Scraping 3rd element with hpricot


#1

I don’t know why I’m struggling with this (not a Ruby expert) but using
the standard scraping example:

doc = Hpricot(@response)
puts (doc/"#{xpath}").first.inner_html
puts (doc/"#{xpath}").last.inner_html

What could I use instead of first or last to get the nth element?

Thanks!


#2

On Tue, Dec 9, 2008 at 2:09 PM, Mark N. removed_email_address@domain.invalid wrote:

I don’t know why I’m struggling with this (not a Ruby expert) but using
the standard scraping example:

doc = Hpricot(@response)
puts (doc/"#{xpath}").first.inner_html
puts (doc/"#{xpath}").last.inner_html

What could I use instead of first or last to get the nth element?

Hpricot::Doc#search returns an instance Hpricot::Elements, which is a
subclass of Array, so you can index it like any other array.

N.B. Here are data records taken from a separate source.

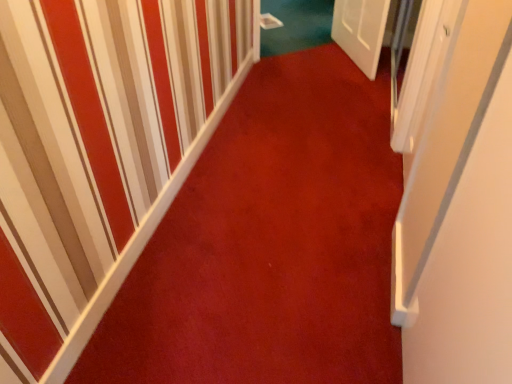
Image resolution: width=512 pixels, height=384 pixels. What do you see at coordinates (422, 69) in the screenshot?
I see `white glossy door at right` at bounding box center [422, 69].

This screenshot has height=384, width=512. What are the coordinates of `white glossy door at right` in the screenshot? It's located at (422, 69).

What are the coordinates of `white glossy door at right` in the screenshot? It's located at (422, 69).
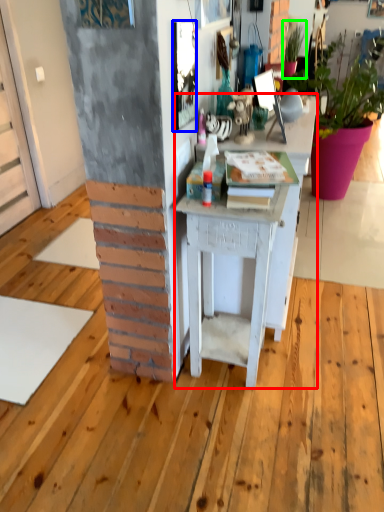
Question: Which object is the farthest from desk (highlighted by a red box)? Choose among these: picture frame (highlighted by a blue box) or houseplant (highlighted by a green box).

Choices:
 (A) picture frame
 (B) houseplant

Answer: (B)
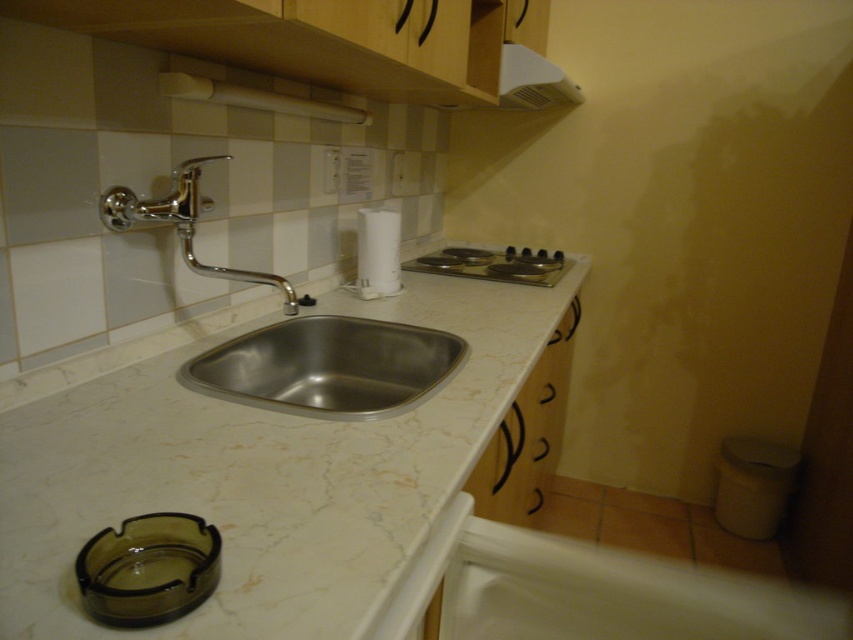
Question: Considering the real-world distances, which object is closest to the stainless steel sink at center?

Choices:
 (A) marble/stone counter top at center
 (B) chrome/metallic faucet at upper left

Answer: (A)

Question: Can you confirm if stainless steel sink at center is positioned above chrome/metallic faucet at upper left?

Choices:
 (A) no
 (B) yes

Answer: (A)

Question: Which point appears closest to the camera in this image?

Choices:
 (A) (262, 330)
 (B) (436, 317)

Answer: (A)

Question: Which object is closer to the camera taking this photo?

Choices:
 (A) marble/stone counter top at center
 (B) chrome/metallic faucet at upper left

Answer: (A)

Question: Does stainless steel sink at center appear on the left side of chrome/metallic faucet at upper left?

Choices:
 (A) no
 (B) yes

Answer: (A)

Question: Can you confirm if stainless steel sink at center is positioned above chrome/metallic faucet at upper left?

Choices:
 (A) yes
 (B) no

Answer: (B)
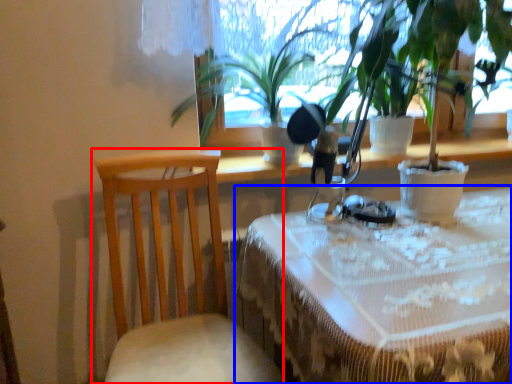
Question: Which object is closer to the camera taking this photo, chair (highlighted by a red box) or table (highlighted by a blue box)?

Choices:
 (A) chair
 (B) table

Answer: (B)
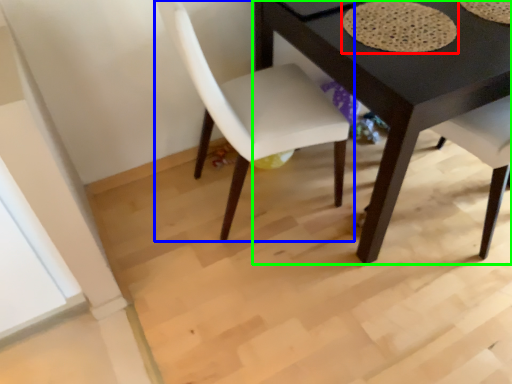
Question: Which object is the closest to the mat (highlighted by a red box)? Choose among these: chair (highlighted by a blue box) or table (highlighted by a green box).

Choices:
 (A) chair
 (B) table

Answer: (B)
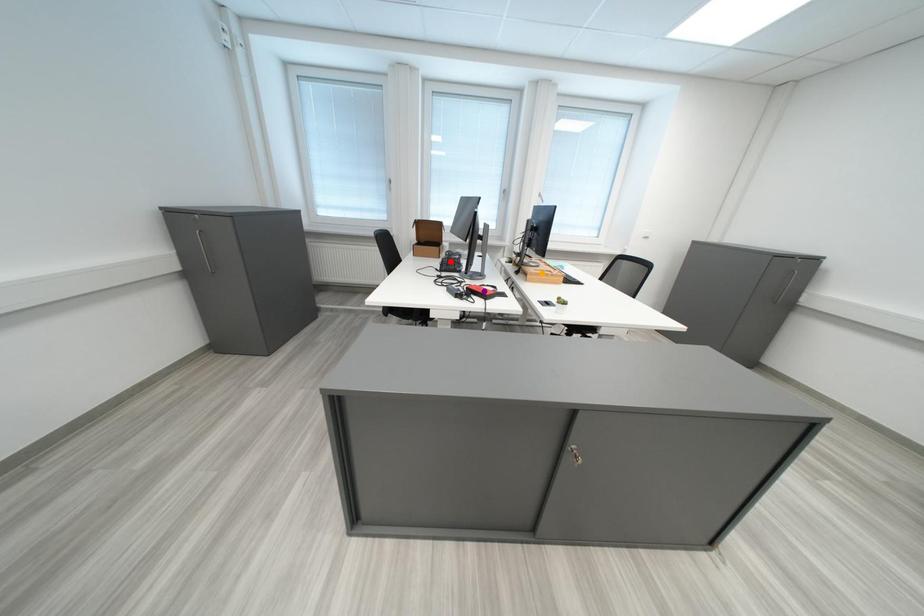
Order these from farthest to nearest:
orange point
purple point
red point

orange point → red point → purple point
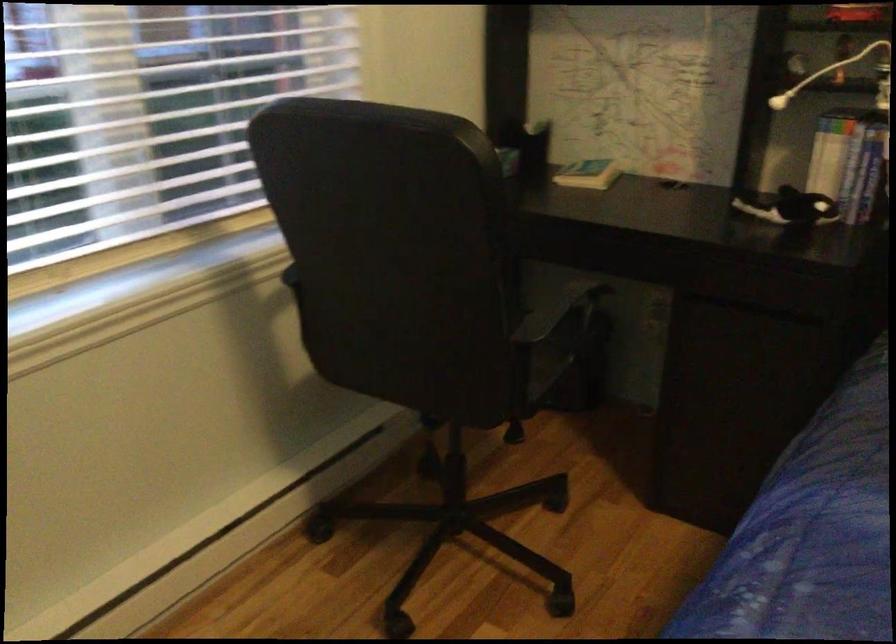
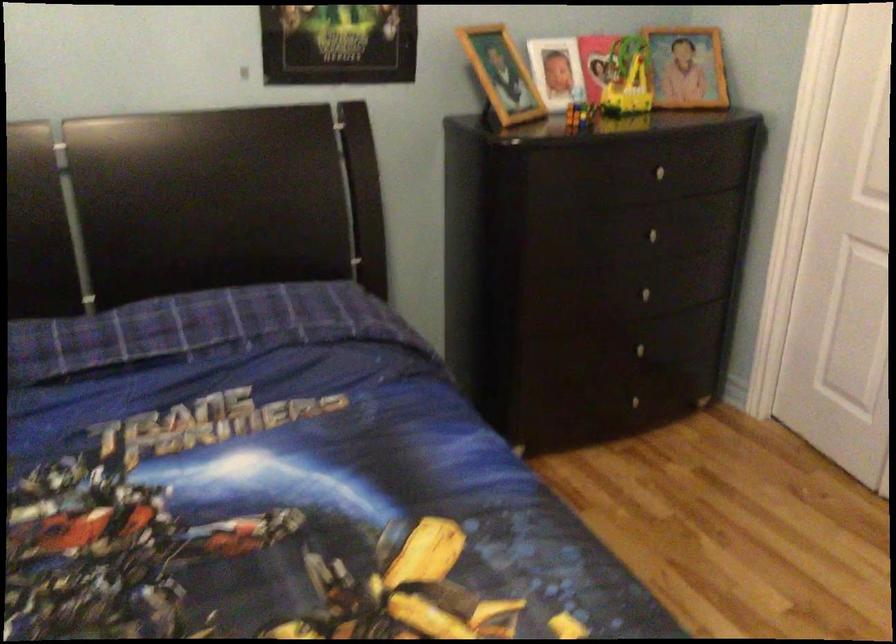
Question: The camera is either moving clockwise (left) or counter-clockwise (right) around the object. The first image is from the beginning of the video and the second image is from the end. Is the camera moving left or right when shooting the video?

Choices:
 (A) Left
 (B) Right

Answer: (A)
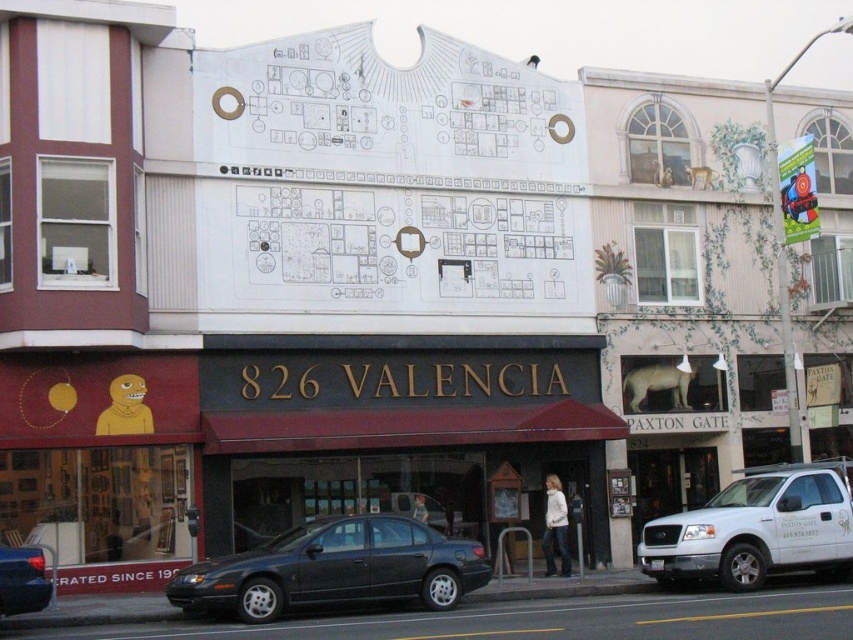
From the picture: Does matte black sedan at center appear on the left side of matte black sedan at lower left?

No, matte black sedan at center is not to the left of matte black sedan at lower left.

What are the coordinates of `matte black sedan at center` in the screenshot? It's located at (334, 568).

Who is more forward, (341, 582) or (28, 564)?

Point (28, 564)

Find the location of a particular element. The height and width of the screenshot is (640, 853). matte black sedan at center is located at coordinates (334, 568).

Can you confirm if white matte truck at lower right is shorter than matte black sedan at lower left?

No, white matte truck at lower right is not shorter than matte black sedan at lower left.

Which is more to the left, white matte truck at lower right or matte black sedan at lower left?

matte black sedan at lower left

Where is `white matte truck at lower right`? This screenshot has width=853, height=640. white matte truck at lower right is located at coordinates (757, 529).

Which is in front, point (482, 561) or point (815, 552)?

Positioned in front is point (482, 561).

Between matte black sedan at center and white matte truck at lower right, which one appears on the left side from the viewer's perspective?

Positioned to the left is matte black sedan at center.

Which is behind, point (399, 595) or point (704, 522)?

Positioned behind is point (704, 522).

Where is `matte black sedan at center`? This screenshot has height=640, width=853. matte black sedan at center is located at coordinates (334, 568).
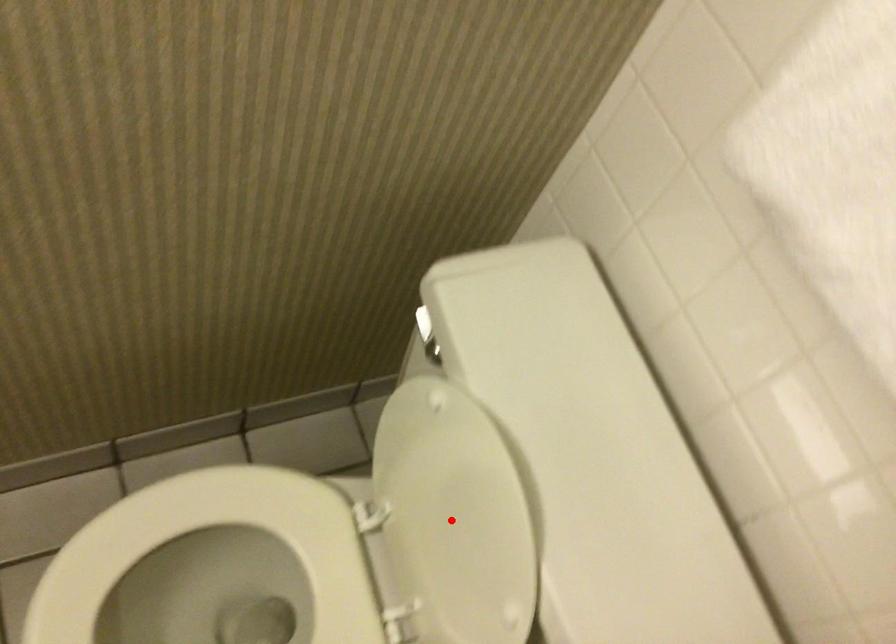
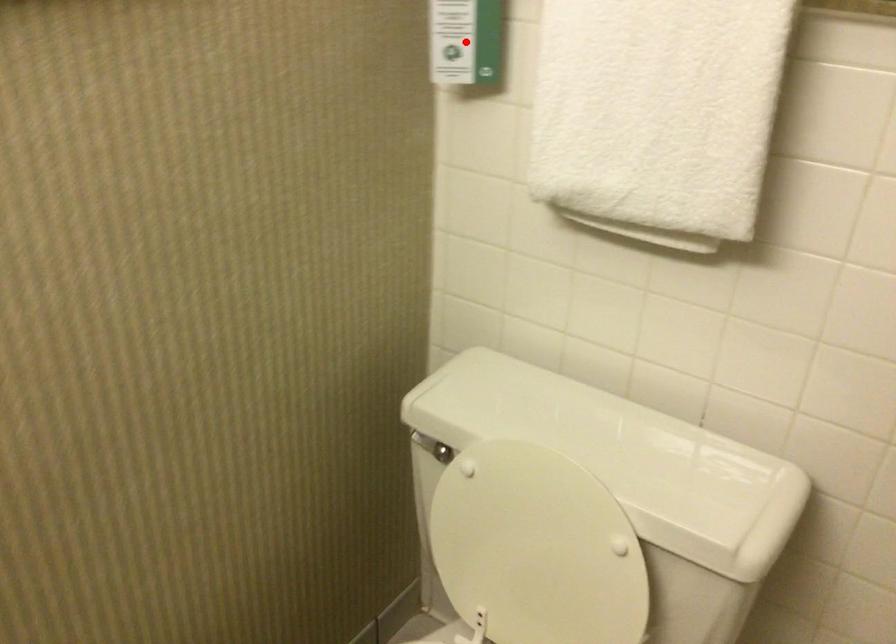
I am providing you with two images of the same scene from different viewpoints. A red point is marked on the first image and another point is marked on the second image. Is the red point in image1 aligned with the point shown in image2?

No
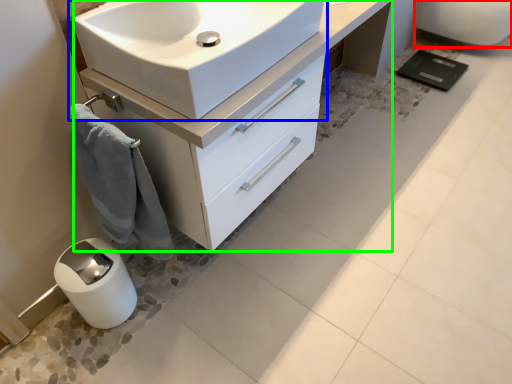
Question: Which is farther away from porcelain (highlighted by a red box)? sink (highlighted by a blue box) or bathroom cabinet (highlighted by a green box)?

Choices:
 (A) sink
 (B) bathroom cabinet

Answer: (A)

puts (doc/"#{xpath}")[n].inner_html # we’re counting from 0 here, so
to get the 3rd element n=2

However, you will get an error with this if there are not enough
elements returned by the search. So it might be better to do the
search, validate that there are as many elements as you expect and
then get the element you want by index. Like so:

puts x.inner_html if x = (doc/"#{xpath}")[n]

-Michael


#3

Michael L. wrote:

puts (doc/"#{xpath}")[n].inner_html # we’re counting from 0 here, so
to get the 3rd element n=2

Thanks Michael, sometimes it’s right in front of you. I was trying to
add a dot before [n]…

–Mark